Зато Валерия была очень внимательна к Марине. Когда та возвращалась из интерната в дни каникул, придя всего на несколько дней домой, начинающие конспираторы охотно принимали ее в свою компанию. И получалось, будто рядом с официальной семьей, живущей в Трехпрудном переулке, существует и еще одна, тайная. Пылкость и убежденность новых друзей оказались заразительны. После этих бурных политических дебатов Марина приносила в гимназию фон Дервиз революционный дух, и это раздражало начальство, ему такая ученица была нежелательна, терпеть ее не хотелось. Девочку осыпали упреками за то, что приносит в учебное заведение опасные книги, за то, что произносит «зажигательные» речи перед одноклассницами в перерывах между занятиями, за то, что дерзко отвечает на любое замечание, критикуя все подряд, противопоставляя себя окружающему и окружающим. И действительно, дух противоречия был у нее необычайно силен. Марина, похоже, старалась создать ощущение, будто стремится стать сиротой в целой вселенной. Однажды, когда директриса в очередной раз отругала девочку за непослушание, Марина выкрикнула ей в лицо: «Горбатого могила исправит! Не пытайтесь меня уговорить. Не боюсь ваших предостережений, угроз. Вы хотите меня исключить – исключайте! Пойду в другую гимназию – ничего не потеряю. Уж привыкла кочевать. Это даже интересно – новые лица…»

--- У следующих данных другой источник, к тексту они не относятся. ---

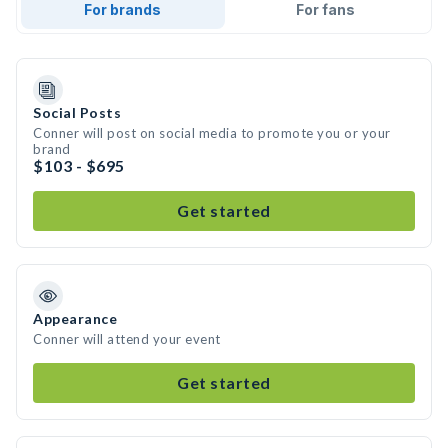
For brands
For fans
Social Posts
Conner will post on social media to promote you or your
brand
$103 - $695
Get started
Appearance
Conner will attend your event
Get started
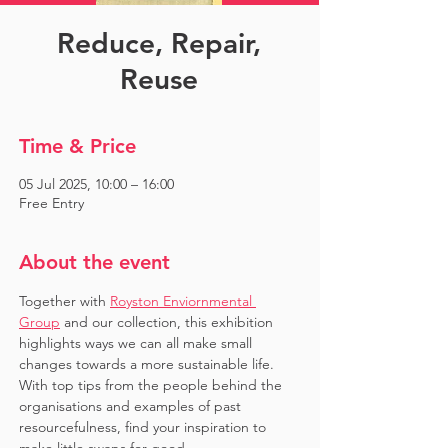
Reduce, Repair,
Reuse
Time & Price
05 Jul 2025, 10:00 – 16:00
Free Entry
About the event
Together with 
Royston Enviornmental 
Group
 and our collection, this exhibition 
highlights ways we can all make small 
changes towards a more sustainable life. 
With top tips from the people behind the 
organisations and examples of past 
resourcefulness, find your inspiration to 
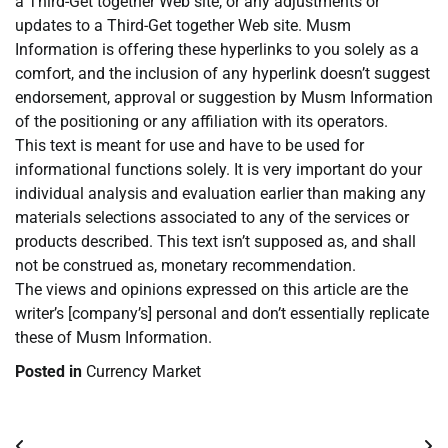
a Third-Get together Web site, or any adjustments or
updates to a Third-Get together Web site. Musm
Information is offering these hyperlinks to you solely as a
comfort, and the inclusion of any hyperlink doesn’t suggest
endorsement, approval or suggestion by Musm Information
of the positioning or any affiliation with its operators.
This text is meant for use and have to be used for
informational functions solely. It is very important do your
individual analysis and evaluation earlier than making any
materials selections associated to any of the services or
products described. This text isn’t supposed as, and shall
not be construed as, monetary recommendation.
The views and opinions expressed on this article are the
writer’s [company’s] personal and don’t essentially replicate
these of Musm Information.
Posted in
Currency Market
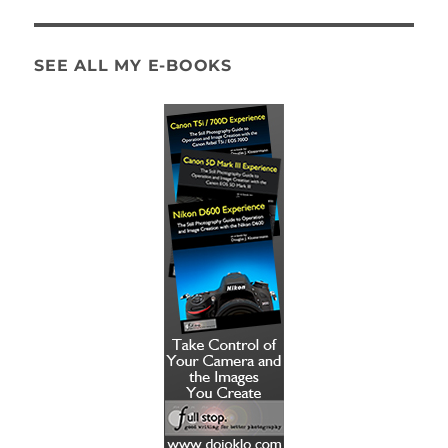
SEE ALL MY E-BOOKS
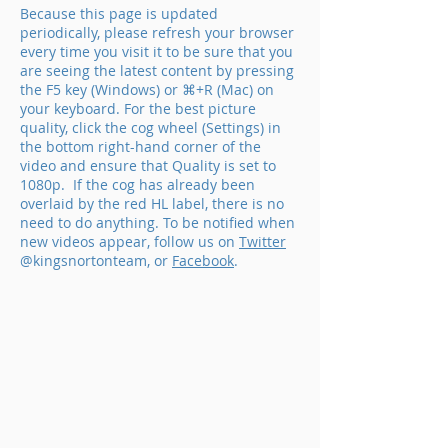
Because this page is updated
periodically, please refresh your browser
every time you visit it to be sure that you
are seeing the latest content by pressing
the F5 key (Windows) or ⌘+R (Mac) on
your keyboard.
For the best picture
quality, click the cog wheel (Settings) in
the bottom right-hand corner of the
video and ensure that Quality is set to
1080p. If the cog has already been
overlaid by the red HL label, there is no
need to do anything. To be notified when
new videos appear, follow us on
Twitter
@kingsnortonteam, or
Facebook
.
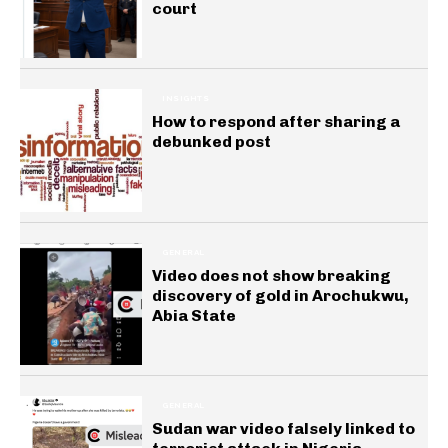
court
INSIGHTS
How to respond after sharing a
debunked post
GENERAL
Video does not show breaking
discovery of gold in Arochukwu,
Abia State
GENERAL
Sudan war video falsely linked to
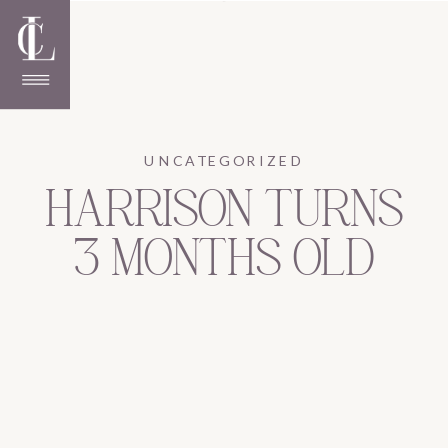
UNCATEGORIZED
HARRISON TURNS
3 MONTHS OLD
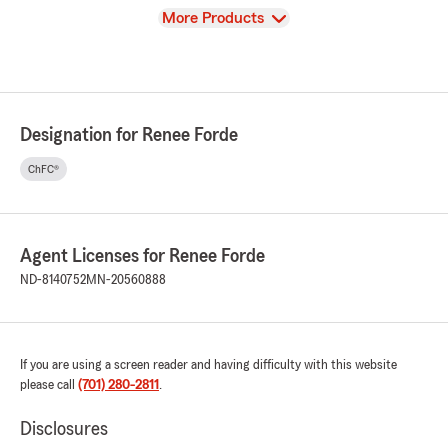
View
More Products
Designation for Renee Forde
ChFC®
Agent Licenses for Renee Forde
ND-8140752
MN-20560888
If you are using a screen reader and having difficulty with this website
please call
(701) 280-2811
.
Disclosures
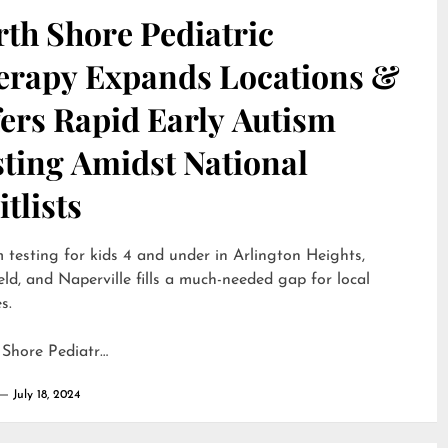
th Shore Pediatric
erapy Expands Locations &
ers Rapid Early Autism
sting Amidst National
tlists
 testing for kids 4 and under in Arlington Heights,
eld, and Naperville fills a much-needed gap for local
s.
 Shore Pediatr…
July 18, 2024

Когда весной 1907 года профессор Цветаев вернулся домой из клиники, его попросили забрать из интерната дикарку-дочь, которая не упускает ни единого случая взорвать установленный порядок и произнести проповедь, подталкивающую других учениц к мятежу.

Однако идеологические диверсии в гимназии не были – далеко не были! – единственным и главным занятием Марины. Даже мечтая мощным ударом сотрясти устои общества, она продолжала жадно поглощать книги – все подряд, любые, какие попадали под руку, – и сочинять стихи, в которых чувствуется явственный отпечаток юношеской сентиментальности. Некоторые из стихотворений ей случалось прочесть сестре, некоторые – друзьям, и ей приятно было слушать комплименты. Но настоящее удовлетворение она получала не от этого, истинное вознаграждение заключалось не в этом, – оно было интимным, тайным от всех: ощущение того, как ход мыслей в ней согласуется с музыкой слов. Она не ожидала от своих стихов ничего другого, кроме наслаждения, которое они дарили ей, когда, сидя одна над листом бумаги, с пером в руке, чуть склонив голову набок, она чувствовала, как вдруг приходят к ней рифмы и как становятся послушны ей.

Однако никто не может жить только в мечтах, миражах… После того как Марину исключили из гимназии фон Дервиз, Иван Владимирович записал ее в другую – гимназию Алферовой. На этот раз без всякого пансиона, и девочка проводила много времени в Трехпрудном. Иногда она прогуливала уроки и, пока отец был дома, уединялась на чердаке, куда Ася приносила ей пальто или шаль, а она запойно читала, кутаясь в них.